Heloise burst into wild laughter. She rolled on the bed in spasms until she began to hiccup. "Agnes!" she howled, wiping her eyes with the hem of her gown. "Agnes and Uncle! God's toenails, what a fool I am!"

"And he gives her a sou every time he fucks her, or so Petronilla told me." Abelard spoke with the impish air of a small boy who had just told some outrageous secret.

"Petronilla told you that!" Suddenly all the pieces dropped into place, and she stopped laughing. What a blind fool she had been all these years. She said to Abelard wearily, "Is anything what it seems?"

He grinned at her. "Flesh is weak." He pulled his tunic over his head and thrust it at her. "Here. Hang this up."

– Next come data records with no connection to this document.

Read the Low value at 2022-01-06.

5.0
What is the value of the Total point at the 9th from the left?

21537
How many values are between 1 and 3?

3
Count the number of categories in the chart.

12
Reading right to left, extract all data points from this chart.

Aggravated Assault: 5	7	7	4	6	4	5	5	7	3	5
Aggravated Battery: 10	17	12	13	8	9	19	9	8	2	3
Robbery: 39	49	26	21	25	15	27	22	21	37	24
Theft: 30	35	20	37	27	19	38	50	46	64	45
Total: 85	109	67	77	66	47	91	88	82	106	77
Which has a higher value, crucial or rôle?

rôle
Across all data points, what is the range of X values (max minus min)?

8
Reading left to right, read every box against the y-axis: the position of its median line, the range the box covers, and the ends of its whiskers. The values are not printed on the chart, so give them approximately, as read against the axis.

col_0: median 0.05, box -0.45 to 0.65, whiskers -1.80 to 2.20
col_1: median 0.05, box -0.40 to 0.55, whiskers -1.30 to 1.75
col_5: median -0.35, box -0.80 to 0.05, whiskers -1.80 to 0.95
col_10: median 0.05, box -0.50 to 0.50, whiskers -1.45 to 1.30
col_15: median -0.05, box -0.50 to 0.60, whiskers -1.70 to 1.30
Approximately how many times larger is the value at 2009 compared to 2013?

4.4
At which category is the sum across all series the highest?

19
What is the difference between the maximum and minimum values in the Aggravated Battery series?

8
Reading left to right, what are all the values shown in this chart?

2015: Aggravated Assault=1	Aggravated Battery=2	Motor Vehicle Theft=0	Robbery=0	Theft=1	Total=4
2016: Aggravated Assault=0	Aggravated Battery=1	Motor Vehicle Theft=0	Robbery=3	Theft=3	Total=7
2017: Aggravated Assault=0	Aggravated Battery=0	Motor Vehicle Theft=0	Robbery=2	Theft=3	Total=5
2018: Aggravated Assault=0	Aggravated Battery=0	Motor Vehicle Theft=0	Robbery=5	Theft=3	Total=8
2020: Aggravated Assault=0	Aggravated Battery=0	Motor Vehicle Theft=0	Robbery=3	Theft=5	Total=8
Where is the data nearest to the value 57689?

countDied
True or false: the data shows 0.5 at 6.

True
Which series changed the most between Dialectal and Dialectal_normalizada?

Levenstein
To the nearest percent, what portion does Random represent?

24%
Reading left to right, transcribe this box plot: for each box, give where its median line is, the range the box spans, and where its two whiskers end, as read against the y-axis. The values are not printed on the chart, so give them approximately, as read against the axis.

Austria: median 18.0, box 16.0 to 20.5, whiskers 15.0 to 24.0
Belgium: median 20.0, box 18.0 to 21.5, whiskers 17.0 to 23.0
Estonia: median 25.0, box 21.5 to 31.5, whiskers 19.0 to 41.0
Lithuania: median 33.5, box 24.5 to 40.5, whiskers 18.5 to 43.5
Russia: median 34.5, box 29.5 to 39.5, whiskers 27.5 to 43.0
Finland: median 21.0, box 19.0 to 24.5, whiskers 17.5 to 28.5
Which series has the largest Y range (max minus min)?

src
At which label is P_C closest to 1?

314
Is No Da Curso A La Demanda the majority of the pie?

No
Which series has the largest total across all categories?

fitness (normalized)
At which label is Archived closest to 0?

Heloise shook the gown and draped it carefully on a wall peg. She looked at him over her shoulder. "What else don't I know? For God's sake, tell me quickly."

He groaned. "How am I to know what you don't know? Ask me specific questions."

She walked back to the bed and stared down at his naked body, at the soft stick curled between his legs. Suspicion suddenly gnawed at her. "You," she said softly, "were you not chaste before you came to me?" At once she was sorry she had asked.

"Ah, Heloise, sweet heart," he murmured, pulling her over him. "You know I was."

But she could not let go of the doubt. Upon reflection, he had known what to do, and had done it well. Fulbert had said he was a virgin, but Fulbert could have been wrong. "You've had women before me!" she insisted in a hot, querulous voice.